東野圭吾にははずれがない。両親を惨殺された後、肩を寄せ合って生きてきた3兄妹。詐欺師となった兄妹は次なるターゲットを追ううちに、彼と両親の殺人事件を結びつける鍵に気づいてゆく。兄妹は真相を暴こうと罠を張るが――。

Amazonの他の書評を見るとあまり評判が良くないようだが、私は楽しめた。読みやすく、さすが東野圭吾だけあって、ストーリーのテンポが飽きさせない。兄2人が改心して自首、資産家で人柄もいい行成が全てを承知でそれでも妹にプロポーズというのは、あまりにもできすぎで「めでたし、めでたし、チャンチャン♪」というような安っぽいエンディングのような気がしないでもないが、希望がもてる、という意味では後味は悪くない。

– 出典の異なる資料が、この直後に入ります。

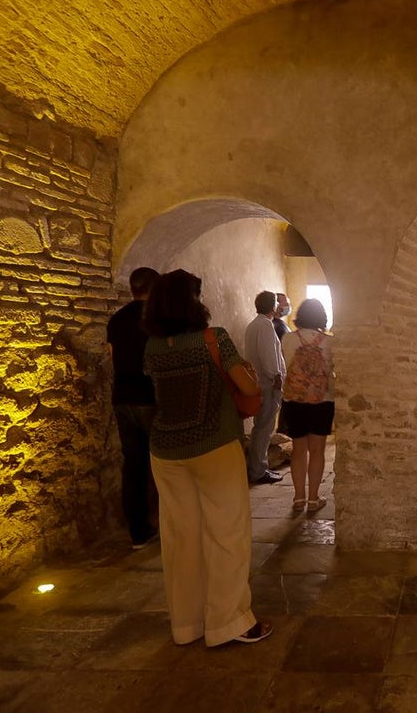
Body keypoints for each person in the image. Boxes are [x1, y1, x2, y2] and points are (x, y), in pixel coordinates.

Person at [142, 269, 271, 646]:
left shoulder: (151, 347)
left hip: (165, 450)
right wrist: (246, 374)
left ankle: (187, 624)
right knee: (226, 534)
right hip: (214, 444)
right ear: (191, 302)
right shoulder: (214, 339)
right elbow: (247, 385)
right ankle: (228, 623)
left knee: (181, 538)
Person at [107, 266, 160, 550]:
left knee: (134, 465)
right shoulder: (154, 319)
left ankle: (138, 531)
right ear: (155, 288)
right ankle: (170, 524)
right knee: (165, 463)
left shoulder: (116, 320)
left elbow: (114, 357)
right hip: (149, 397)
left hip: (122, 397)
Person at [281, 298, 336, 513]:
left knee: (298, 450)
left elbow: (286, 365)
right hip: (322, 401)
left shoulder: (288, 338)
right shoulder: (329, 342)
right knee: (317, 450)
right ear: (322, 317)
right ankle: (313, 498)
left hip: (295, 400)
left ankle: (298, 498)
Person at [244, 291, 286, 485]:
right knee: (264, 428)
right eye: (277, 303)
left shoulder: (254, 325)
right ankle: (259, 470)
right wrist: (276, 376)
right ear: (272, 306)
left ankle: (258, 467)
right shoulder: (266, 326)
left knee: (260, 428)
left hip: (258, 382)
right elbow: (269, 356)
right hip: (268, 384)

しかし、この本の売り文句になっている、「彼らが仕掛けた復讐計画の最大の誤算は、妹の恋心だった」というのは明らかに内容と違っている。大げさな煽り文句をつけて売ろうというのは理解できるが、明らかに間違った売り文句をつけるのはどうだろう。名前が売れている作家で、ちゃんと質の高い作品なのだから、嘘の煽り文句をつけなくても売れるはず。出版社には、もう少し節操のある売り込みのしかたをしてほしいものだ。

はじめまして

思い立って私もブログなるものを始めてみることにしました。書評や海外における雑記などを随時するアップする予定です。
三日坊主にならないか、少々不安ですが、はじめのほうは訪問者も少ないと思うので、人目を気にすることなく、まあ気楽に始めてみようと思います。良かったらお付き合いください。